It contains two clauses: the Warrant Clause and the Reasonableness Clause. Over the years, the Supreme Court has recognized the “cardinal principle that ‘searches conducted outside the judicial process, without prior approval by [a] judge or [a] magistrate, are per se unreasonable under the Fourth Amendment—subject only to a few specifically established and well-delineated exceptions.’” Mincey v. Arizona, 437 U.S. 385, 390, 98 S.Ct. 2408, 57 L.Ed.2d 290 (1978)(quoted in California v. Acevedo, 500 U.S. 565, 580, 111 S.Ct. 1982, 114 L.Ed.2d 619 (1991)); see also Horton v. California, 496 U.S. 128, 133 n. 4, 110 S.Ct. 2301, 110 L.Ed.2d 112 (1990). One of these exceptions is a search incident to a lawful arrest. To prevent any abuse of this exception, the Supreme Court reinforced the Warrant Clause in Payton.

*298
Payton/Steagald

In Payton, the Court held that absent exigent circumstances, “the Fourth Amendment ... prohibits the police from making a warrantless and nonconsensual entry into a suspect’s home in order to make a routine felony arrest.” 445 U.S. at 576, 100 S.Ct. 1371. The Court recognized “an arrest warrant founded on probable cause implicitly carries with it the limited authority to enter a dwelling in which the suspect lives when there is reason to believe the suspect is within.” Id. at 603, 100 S.Ct. 1371. This was a recognition of the special privacy interest in one’s home. While the Court permits the use of an arrest warrant for nonconsensual entry when an individual lives at the house, Steagald requires a search warrant, rather than merely an arrest warrant, for a nonconsensual entry into a third party’s residence when the individual sought by law enforcement authorities is living there. 451 U.S. at 213-14, 101 S.Ct. 1642.
------------------------------------------------
— Exercise details —
Rewrite the Fourth Amendment passage starting at the words "It contains two" and ending after "Clause in Payton.", with "Warrant Clause" changed to "Warrant Requirement".

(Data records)
------------------------------------------------
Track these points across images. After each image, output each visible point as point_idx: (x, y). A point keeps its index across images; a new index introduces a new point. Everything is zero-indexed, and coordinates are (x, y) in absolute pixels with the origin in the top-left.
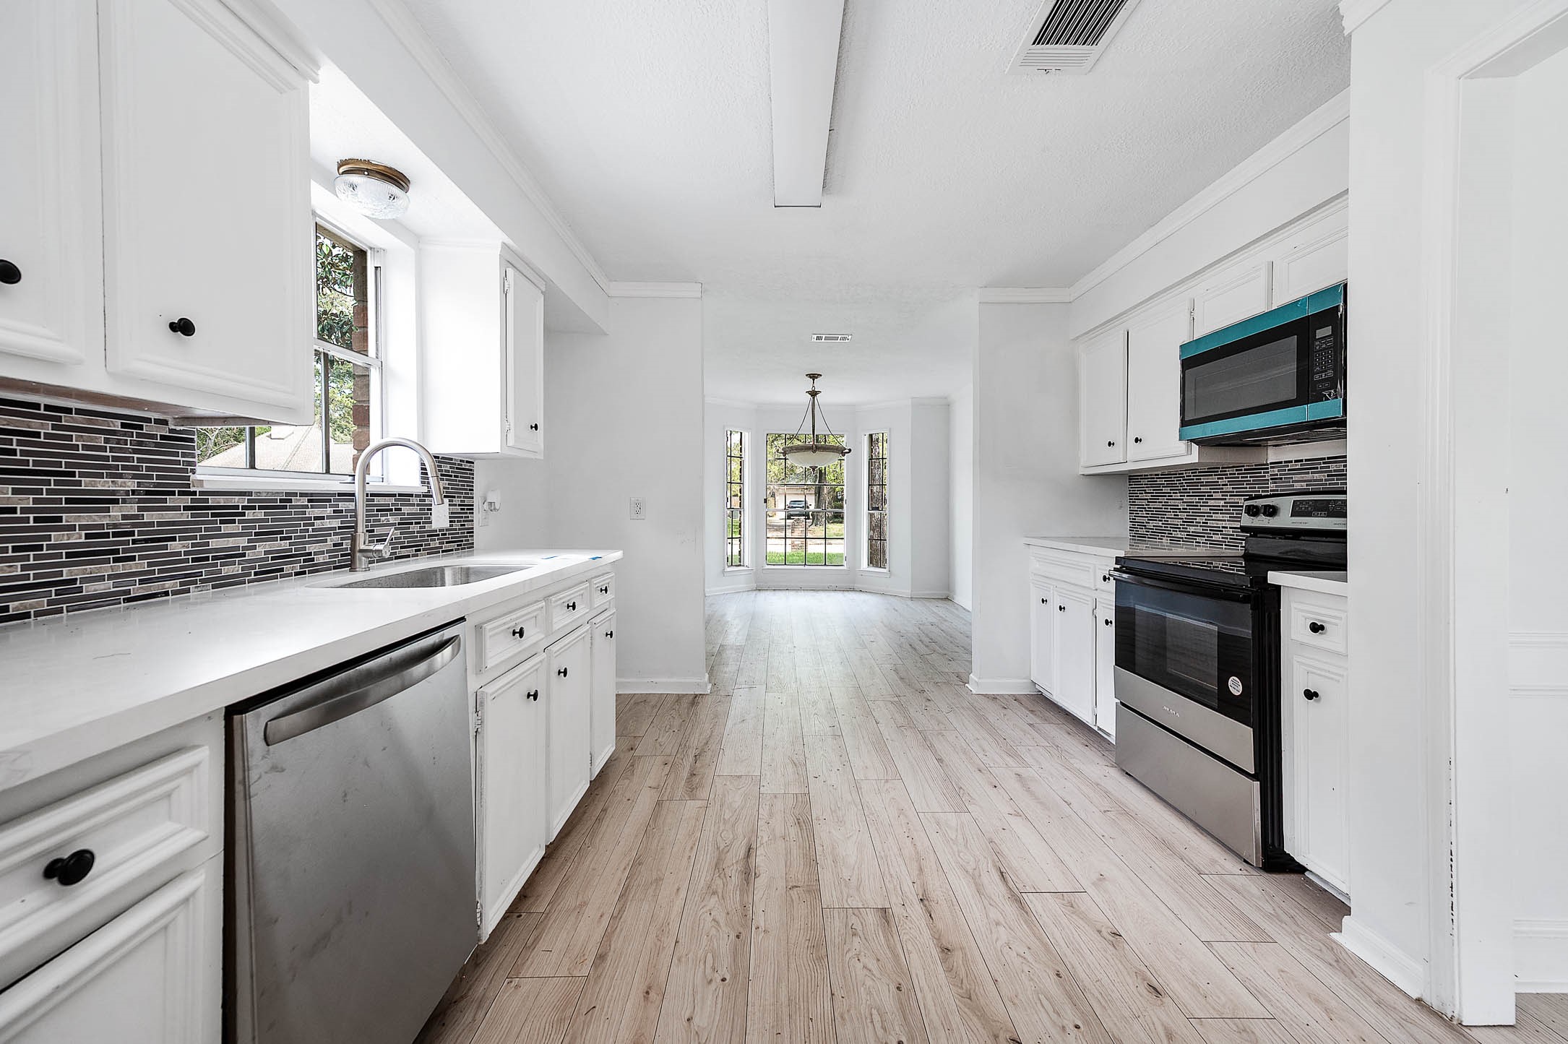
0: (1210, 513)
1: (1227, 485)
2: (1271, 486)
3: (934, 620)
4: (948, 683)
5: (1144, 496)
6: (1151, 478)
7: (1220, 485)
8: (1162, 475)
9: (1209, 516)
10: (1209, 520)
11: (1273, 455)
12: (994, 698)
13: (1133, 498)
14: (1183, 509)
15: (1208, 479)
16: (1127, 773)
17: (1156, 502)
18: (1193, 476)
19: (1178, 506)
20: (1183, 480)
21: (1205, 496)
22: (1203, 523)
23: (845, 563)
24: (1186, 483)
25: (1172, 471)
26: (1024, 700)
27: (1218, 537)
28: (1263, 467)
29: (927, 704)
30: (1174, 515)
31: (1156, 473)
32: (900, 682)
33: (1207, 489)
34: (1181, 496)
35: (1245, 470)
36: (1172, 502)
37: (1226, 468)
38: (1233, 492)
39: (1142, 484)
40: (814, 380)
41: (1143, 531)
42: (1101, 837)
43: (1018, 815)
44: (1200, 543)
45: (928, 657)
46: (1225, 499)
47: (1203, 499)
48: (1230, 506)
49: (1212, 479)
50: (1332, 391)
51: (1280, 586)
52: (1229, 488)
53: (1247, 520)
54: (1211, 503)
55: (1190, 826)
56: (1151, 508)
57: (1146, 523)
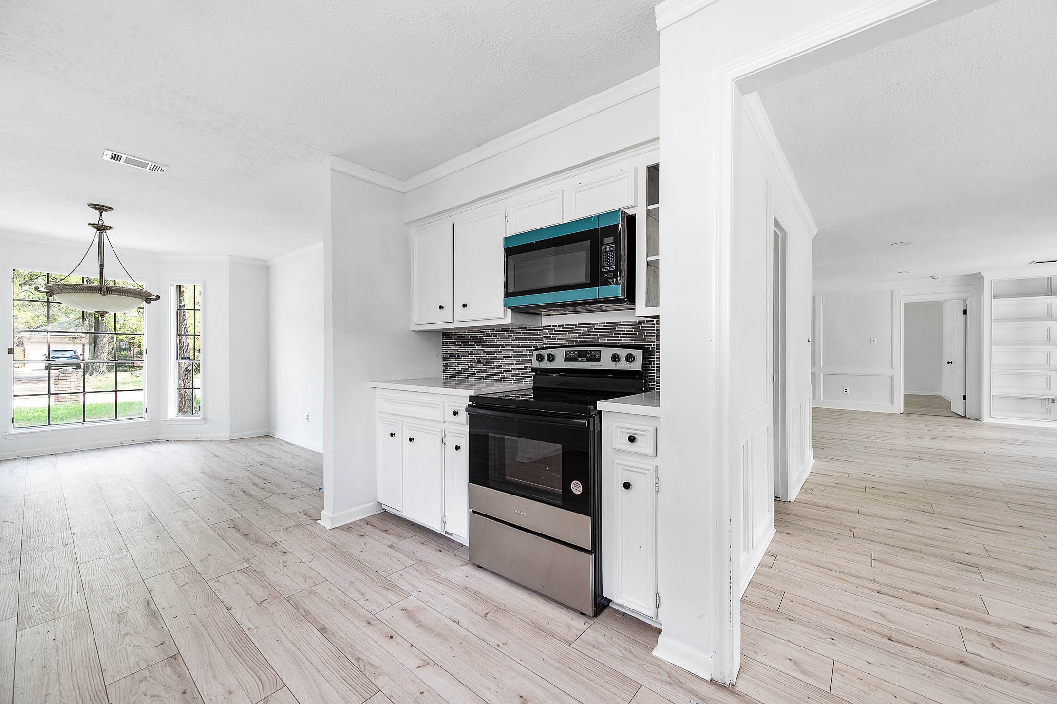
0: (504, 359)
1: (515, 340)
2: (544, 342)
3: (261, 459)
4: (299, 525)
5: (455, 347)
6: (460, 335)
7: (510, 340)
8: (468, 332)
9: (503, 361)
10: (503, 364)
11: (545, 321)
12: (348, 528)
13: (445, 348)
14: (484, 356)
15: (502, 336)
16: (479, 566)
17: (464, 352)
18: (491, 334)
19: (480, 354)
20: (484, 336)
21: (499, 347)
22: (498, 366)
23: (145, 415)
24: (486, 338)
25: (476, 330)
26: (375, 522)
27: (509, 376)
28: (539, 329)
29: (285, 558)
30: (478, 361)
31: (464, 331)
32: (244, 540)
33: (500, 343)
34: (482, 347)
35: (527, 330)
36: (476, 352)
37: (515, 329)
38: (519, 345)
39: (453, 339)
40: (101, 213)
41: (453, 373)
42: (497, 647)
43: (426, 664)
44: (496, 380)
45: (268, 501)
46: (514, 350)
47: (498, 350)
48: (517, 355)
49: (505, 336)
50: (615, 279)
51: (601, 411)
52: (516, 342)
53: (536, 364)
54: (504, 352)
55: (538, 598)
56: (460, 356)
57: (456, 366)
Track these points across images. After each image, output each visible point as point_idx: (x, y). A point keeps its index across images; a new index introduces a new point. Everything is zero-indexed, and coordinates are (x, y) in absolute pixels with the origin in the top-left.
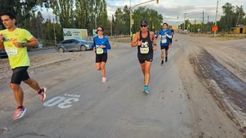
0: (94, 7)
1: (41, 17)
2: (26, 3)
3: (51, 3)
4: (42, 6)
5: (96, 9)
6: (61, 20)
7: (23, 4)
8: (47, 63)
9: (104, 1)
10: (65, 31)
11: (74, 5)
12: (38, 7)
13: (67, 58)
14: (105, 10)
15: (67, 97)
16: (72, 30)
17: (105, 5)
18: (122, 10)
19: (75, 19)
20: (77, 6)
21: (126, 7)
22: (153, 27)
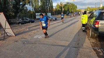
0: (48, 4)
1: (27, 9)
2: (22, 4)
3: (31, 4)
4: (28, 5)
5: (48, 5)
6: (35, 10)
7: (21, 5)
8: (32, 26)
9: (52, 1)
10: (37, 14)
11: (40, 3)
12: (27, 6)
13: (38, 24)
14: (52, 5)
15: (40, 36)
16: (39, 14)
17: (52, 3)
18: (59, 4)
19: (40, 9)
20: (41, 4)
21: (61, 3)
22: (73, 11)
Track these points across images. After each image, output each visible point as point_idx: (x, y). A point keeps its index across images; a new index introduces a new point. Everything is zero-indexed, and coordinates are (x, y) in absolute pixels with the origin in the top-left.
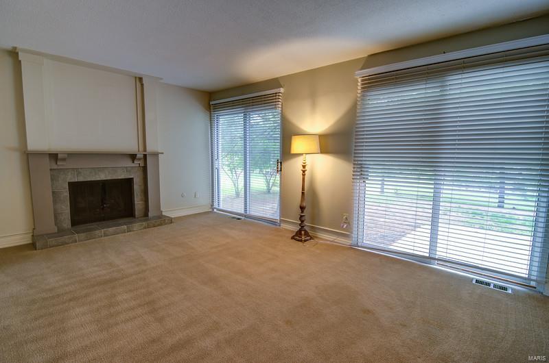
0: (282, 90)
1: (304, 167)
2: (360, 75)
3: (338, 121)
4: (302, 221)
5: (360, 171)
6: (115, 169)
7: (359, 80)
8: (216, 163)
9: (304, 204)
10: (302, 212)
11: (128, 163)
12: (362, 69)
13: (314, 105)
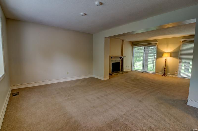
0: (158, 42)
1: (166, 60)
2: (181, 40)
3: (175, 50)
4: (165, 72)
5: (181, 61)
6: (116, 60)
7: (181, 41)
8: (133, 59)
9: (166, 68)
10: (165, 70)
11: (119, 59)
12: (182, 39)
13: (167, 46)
------------------------------------------------
— Expected answer —
It contains two clauses: the Warrant Requirement and the Reasonableness Clause. Over the years, the Supreme Court has recognized the “cardinal principle that ‘searches conducted outside the judicial process, without prior approval by [a] judge or [a] magistrate, are per se unreasonable under the Fourth Amendment—subject only to a few specifically established and well-delineated exceptions.’” Mincey v. Arizona, 437 U.S. 385, 390, 98 S.Ct. 2408, 57 L.Ed.2d 290 (1978)(quoted in California v. Acevedo, 500 U.S. 565, 580, 111 S.Ct. 1982, 114 L.Ed.2d 619 (1991)); see also Horton v. California, 496 U.S. 128, 133 n. 4, 110 S.Ct. 2301, 110 L.Ed.2d 112 (1990). One of these exceptions is a search incident to a lawful arrest. To prevent any abuse of this exception, the Supreme Court reinforced the Warrant Requirement in Payton.